**Your task:** Only the lines that hold "erfolgt" should be in the answer, each copied from the data below.
· · · · · · ·
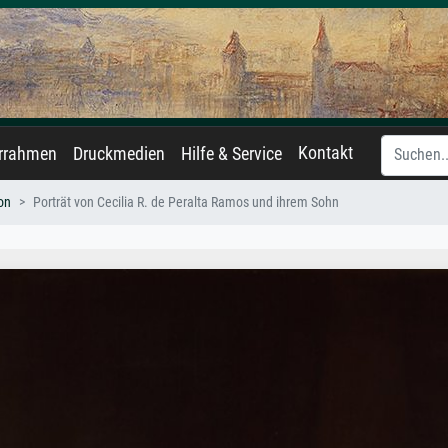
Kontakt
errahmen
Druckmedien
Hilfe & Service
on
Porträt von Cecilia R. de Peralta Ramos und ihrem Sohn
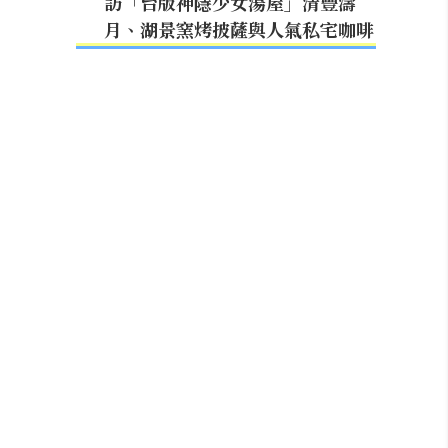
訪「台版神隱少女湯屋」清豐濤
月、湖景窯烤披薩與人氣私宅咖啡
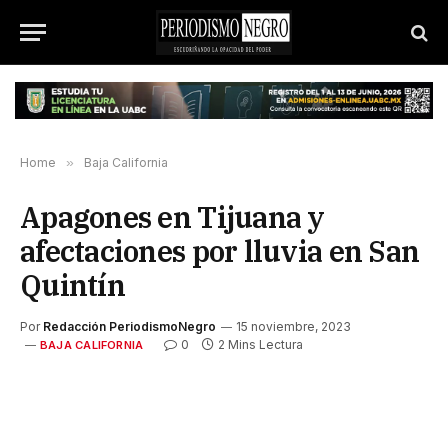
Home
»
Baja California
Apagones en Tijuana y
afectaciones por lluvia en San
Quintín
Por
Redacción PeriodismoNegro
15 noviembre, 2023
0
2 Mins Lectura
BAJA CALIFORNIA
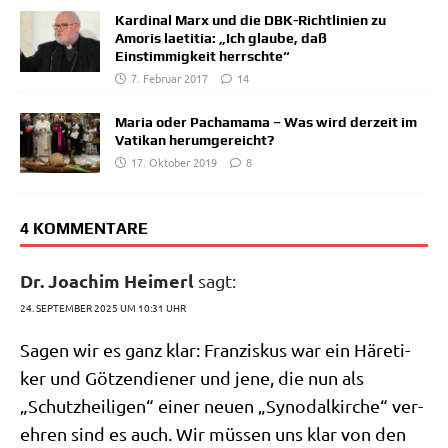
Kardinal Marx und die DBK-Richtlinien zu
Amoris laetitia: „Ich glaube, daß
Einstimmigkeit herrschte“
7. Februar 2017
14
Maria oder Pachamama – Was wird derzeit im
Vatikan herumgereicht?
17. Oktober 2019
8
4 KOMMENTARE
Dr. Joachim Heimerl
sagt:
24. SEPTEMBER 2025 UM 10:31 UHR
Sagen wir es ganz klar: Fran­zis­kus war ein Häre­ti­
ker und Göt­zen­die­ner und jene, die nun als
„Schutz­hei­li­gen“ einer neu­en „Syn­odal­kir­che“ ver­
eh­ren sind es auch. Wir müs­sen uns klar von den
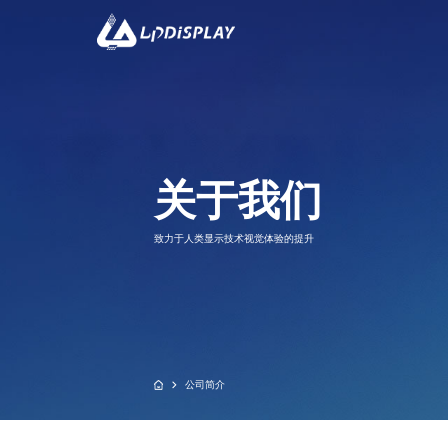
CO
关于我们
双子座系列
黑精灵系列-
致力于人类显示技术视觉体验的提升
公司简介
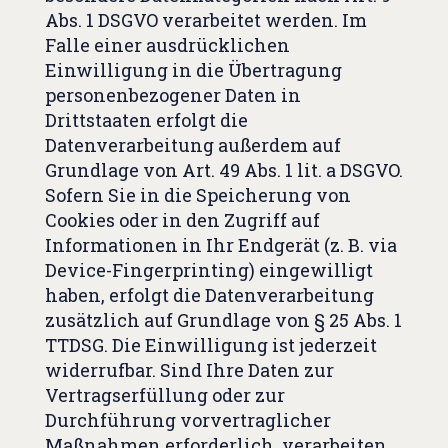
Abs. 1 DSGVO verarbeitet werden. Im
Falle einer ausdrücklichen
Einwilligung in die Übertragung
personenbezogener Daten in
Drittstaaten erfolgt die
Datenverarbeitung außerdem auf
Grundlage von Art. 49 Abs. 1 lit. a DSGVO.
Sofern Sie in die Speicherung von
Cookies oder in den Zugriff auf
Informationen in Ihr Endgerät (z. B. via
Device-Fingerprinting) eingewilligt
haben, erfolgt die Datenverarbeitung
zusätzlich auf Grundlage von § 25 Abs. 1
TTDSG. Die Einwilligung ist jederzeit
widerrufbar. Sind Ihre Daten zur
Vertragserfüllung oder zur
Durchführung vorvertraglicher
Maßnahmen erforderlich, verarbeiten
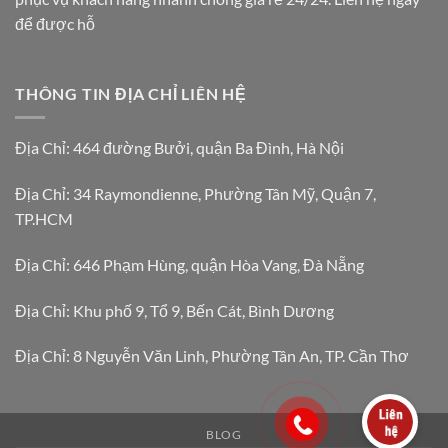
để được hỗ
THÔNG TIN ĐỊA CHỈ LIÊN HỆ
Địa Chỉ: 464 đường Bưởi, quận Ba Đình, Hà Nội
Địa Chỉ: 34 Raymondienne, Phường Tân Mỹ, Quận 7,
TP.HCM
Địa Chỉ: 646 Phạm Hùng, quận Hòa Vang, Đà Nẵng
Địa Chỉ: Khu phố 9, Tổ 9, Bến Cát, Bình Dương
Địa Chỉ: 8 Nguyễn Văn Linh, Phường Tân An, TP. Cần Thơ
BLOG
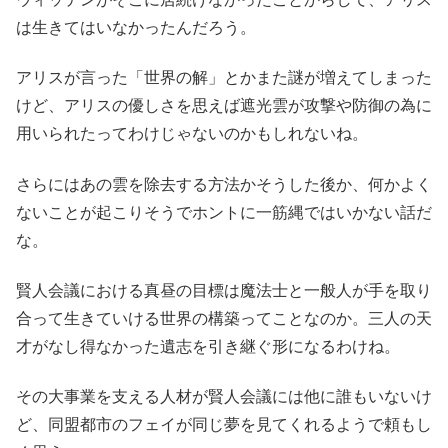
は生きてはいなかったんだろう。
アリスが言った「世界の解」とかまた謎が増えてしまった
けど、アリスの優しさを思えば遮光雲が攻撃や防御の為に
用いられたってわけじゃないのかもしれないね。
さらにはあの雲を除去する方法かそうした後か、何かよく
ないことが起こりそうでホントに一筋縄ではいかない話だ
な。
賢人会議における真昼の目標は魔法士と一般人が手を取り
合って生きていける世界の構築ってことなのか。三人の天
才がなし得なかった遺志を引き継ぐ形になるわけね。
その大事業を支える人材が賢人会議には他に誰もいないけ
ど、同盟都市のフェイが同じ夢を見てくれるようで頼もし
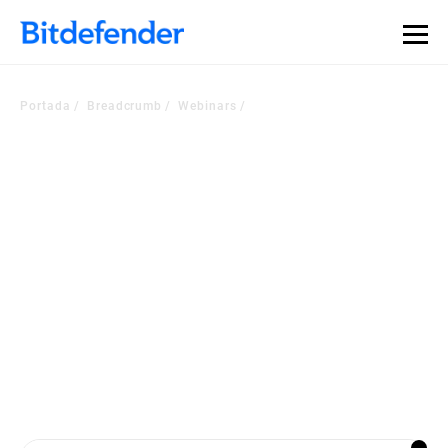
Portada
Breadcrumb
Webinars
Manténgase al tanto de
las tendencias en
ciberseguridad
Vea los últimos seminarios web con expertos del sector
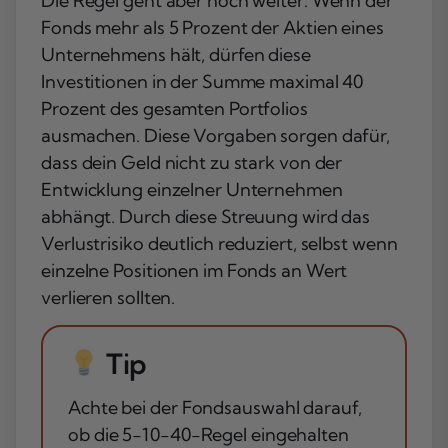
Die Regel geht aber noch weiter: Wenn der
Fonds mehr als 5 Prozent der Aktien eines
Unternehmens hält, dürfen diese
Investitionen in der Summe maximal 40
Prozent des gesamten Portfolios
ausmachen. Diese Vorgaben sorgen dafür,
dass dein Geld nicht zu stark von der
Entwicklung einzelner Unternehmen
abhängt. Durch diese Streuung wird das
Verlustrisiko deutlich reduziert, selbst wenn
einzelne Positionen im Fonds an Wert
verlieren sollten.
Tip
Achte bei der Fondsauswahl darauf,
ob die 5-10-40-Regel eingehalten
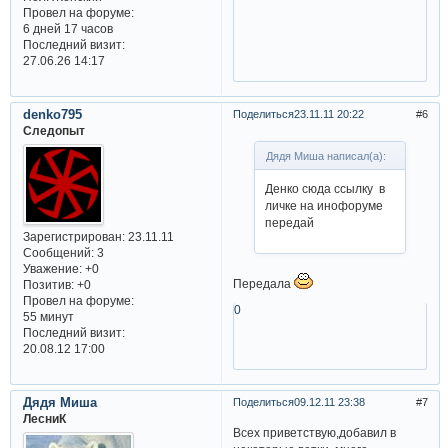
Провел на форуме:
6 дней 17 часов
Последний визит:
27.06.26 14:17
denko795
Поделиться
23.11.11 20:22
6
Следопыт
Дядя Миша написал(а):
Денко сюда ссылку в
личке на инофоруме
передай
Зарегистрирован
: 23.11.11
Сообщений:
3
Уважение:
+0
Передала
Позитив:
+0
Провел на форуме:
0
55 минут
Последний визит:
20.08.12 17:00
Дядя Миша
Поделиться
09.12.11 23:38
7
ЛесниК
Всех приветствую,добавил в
· · · · · · ·
**Expected answer:**
Drittstaaten erfolgt die
haben, erfolgt die Datenverarbeitung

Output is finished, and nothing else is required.